I gave up competitive chess after that. Since that time, I have made countless life-changing decisions after one night of losing sleep. I decided that if something was going to keep me from sleeping, it wasn’t worth worrying about. That has turned out to be a good life strategy.
It is a small way to simplify the board.Published in General
Thanks, SP. That was the year Dad graduated from college and married Mom, so I see something about memories from 1962 and you’ve got me hooked right away.
I disagree with your conclusion. It just means you don’t care about something or somebody enough to lose sleep over. There are things and people in the world worth losing sleep over. Your philosophy seems like a comatose way to go thru life. It sounds like it worked for you but maybe you missed out on opportunities for growth and satisfaction.
That is a good point.
There needs to be a balance, between letting oneself go all in on some obsessive thinking, or to cut the ties that bind due to needing some fresh air.
As far as cutting those ties: When I was in my early 30’s, and living in Silicon Valley, together with a co worker, I obsessed on the evil tyranny of the boss who oppressed us.

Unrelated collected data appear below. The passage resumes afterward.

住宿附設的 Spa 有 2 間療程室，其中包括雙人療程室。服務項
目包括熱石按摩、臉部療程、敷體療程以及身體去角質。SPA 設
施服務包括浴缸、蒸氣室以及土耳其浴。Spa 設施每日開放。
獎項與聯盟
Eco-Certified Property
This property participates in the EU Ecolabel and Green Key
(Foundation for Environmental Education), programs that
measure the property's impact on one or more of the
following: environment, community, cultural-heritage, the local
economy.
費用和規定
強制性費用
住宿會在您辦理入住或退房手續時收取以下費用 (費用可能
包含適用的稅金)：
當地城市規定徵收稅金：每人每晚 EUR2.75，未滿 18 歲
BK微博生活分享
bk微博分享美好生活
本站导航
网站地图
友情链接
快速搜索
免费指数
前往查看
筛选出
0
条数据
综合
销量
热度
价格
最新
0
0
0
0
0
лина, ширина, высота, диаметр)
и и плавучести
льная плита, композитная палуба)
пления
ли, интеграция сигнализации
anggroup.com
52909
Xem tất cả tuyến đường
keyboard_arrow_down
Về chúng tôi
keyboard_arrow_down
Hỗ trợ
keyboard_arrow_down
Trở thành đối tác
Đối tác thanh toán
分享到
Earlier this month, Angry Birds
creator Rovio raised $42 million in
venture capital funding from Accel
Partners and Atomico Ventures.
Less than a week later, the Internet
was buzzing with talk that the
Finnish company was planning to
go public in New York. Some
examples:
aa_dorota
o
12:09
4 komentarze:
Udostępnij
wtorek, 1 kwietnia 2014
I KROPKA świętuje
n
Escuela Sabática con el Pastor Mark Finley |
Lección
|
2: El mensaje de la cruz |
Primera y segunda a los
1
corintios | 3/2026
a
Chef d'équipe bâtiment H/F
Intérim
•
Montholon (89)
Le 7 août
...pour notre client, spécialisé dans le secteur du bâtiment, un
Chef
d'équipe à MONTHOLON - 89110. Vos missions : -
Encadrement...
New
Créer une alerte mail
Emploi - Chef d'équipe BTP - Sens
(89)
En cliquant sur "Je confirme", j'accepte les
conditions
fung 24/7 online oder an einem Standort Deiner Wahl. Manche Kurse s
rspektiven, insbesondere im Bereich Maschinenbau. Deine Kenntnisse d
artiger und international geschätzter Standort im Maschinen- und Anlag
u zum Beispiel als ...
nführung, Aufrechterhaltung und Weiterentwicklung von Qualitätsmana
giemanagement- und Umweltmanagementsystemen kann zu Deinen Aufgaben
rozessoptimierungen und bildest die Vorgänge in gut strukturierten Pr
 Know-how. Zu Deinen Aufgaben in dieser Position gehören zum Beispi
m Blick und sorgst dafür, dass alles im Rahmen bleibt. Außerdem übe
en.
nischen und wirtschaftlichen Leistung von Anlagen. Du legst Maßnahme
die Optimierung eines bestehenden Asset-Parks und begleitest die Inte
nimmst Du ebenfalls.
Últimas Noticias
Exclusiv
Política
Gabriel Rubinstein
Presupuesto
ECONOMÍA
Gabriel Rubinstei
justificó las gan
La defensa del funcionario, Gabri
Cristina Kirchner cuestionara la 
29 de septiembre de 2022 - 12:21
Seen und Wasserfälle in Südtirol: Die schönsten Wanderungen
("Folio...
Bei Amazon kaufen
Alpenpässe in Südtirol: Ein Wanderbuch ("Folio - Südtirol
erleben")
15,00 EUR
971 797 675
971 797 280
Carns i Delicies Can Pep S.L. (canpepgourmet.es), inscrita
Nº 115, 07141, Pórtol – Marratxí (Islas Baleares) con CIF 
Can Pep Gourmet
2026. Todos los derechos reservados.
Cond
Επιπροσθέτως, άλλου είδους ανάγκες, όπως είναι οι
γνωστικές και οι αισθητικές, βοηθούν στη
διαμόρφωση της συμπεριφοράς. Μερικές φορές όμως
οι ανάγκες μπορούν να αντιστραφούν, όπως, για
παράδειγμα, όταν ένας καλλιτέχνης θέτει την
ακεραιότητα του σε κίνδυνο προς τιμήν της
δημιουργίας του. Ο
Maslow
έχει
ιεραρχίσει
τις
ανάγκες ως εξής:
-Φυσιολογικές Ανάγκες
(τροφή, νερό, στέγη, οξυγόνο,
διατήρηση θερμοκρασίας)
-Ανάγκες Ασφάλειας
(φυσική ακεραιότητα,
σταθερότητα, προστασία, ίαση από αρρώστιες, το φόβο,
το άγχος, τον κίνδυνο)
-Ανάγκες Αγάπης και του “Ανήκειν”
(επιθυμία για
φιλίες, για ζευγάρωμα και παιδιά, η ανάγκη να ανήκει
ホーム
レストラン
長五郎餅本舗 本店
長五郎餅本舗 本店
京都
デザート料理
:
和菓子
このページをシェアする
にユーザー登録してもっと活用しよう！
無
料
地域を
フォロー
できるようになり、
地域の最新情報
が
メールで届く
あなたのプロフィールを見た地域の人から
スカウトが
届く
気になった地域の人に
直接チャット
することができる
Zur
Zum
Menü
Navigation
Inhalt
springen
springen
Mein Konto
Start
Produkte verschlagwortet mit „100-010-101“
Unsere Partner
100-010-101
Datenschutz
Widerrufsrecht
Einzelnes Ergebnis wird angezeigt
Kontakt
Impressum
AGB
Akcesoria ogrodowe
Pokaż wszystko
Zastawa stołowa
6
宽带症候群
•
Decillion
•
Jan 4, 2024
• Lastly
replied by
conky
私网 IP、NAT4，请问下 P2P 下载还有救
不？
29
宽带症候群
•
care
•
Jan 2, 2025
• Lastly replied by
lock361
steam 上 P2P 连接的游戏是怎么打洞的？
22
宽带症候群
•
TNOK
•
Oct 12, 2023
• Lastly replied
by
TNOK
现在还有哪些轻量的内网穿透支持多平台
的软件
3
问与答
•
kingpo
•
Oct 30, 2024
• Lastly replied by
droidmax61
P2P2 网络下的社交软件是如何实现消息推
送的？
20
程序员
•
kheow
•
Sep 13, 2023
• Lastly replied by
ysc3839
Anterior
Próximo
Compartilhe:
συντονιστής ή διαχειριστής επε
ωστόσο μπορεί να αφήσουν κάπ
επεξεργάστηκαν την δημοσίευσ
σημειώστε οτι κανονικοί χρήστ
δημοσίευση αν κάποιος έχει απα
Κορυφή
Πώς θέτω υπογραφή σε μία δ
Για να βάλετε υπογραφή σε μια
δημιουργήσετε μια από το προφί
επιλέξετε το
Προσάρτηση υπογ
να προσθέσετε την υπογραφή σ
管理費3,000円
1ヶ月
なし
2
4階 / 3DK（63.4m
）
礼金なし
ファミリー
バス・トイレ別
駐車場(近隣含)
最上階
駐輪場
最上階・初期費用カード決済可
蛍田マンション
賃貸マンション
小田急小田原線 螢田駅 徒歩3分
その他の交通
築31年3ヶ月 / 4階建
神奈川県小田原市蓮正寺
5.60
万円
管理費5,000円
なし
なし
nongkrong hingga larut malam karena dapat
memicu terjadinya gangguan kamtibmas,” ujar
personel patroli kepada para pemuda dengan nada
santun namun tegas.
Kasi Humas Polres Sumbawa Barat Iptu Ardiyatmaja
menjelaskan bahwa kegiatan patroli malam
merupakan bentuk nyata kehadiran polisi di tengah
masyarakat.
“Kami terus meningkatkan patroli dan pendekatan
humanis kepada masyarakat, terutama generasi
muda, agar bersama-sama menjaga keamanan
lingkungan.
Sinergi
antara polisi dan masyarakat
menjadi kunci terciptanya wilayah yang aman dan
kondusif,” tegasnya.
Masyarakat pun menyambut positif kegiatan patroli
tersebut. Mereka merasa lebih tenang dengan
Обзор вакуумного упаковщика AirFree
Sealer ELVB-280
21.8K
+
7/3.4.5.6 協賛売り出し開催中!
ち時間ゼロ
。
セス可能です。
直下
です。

Yes he was a factor in my life.
But if I had not obsessed on how awful his pettiness was, I would have had a much clearer head. Then I would have had the mindset to take advantage of opportunities that were all around me, except for my focusing on this one loser individual.
I lost out on those opportunities because I was so attached to letting the boss rent too much space in my thinking. Only later on did i realize that he didn’t prevent me from achieving true success – I did that.
It makes a big difference whether you lose sleep before or after a major life event or decision.
I appreciate your reply, but for me avoiding things that keep me awake at night has been rewarding and enlightening in every way. It has forced me to reevaluate my life at multiple steps along the way and it has NEVER let me down. Maybe I place more importance on sleep than you do and that is how it should be, I suppose. Analyzing why I can’t sleep makes me more attentive to the things and people that are worth chersishing.
When I quit playing competitive chess it was partly because of disgust at having cigar smoke blown in my face but it was also because I realized I had played that game long enough. It took a night of sleeplessness to realize that. A price well paid.
When I quit practicing pediatrics to train in radiology it was exactly like that. Losing a night’s sleep is a gift that G-d gives us if we pay attention.
“There needs to be a balance, between letting oneself go all in on some obsessive thinking, or to cut the ties that bind due to needing some fresh air.”
Well said, Carol. I think obsessive thinking is the most common source of insomnia but it is important to realize how best to deal with it. Your description describes the dilemma fairly well and how it can lead you down unproductive pathways.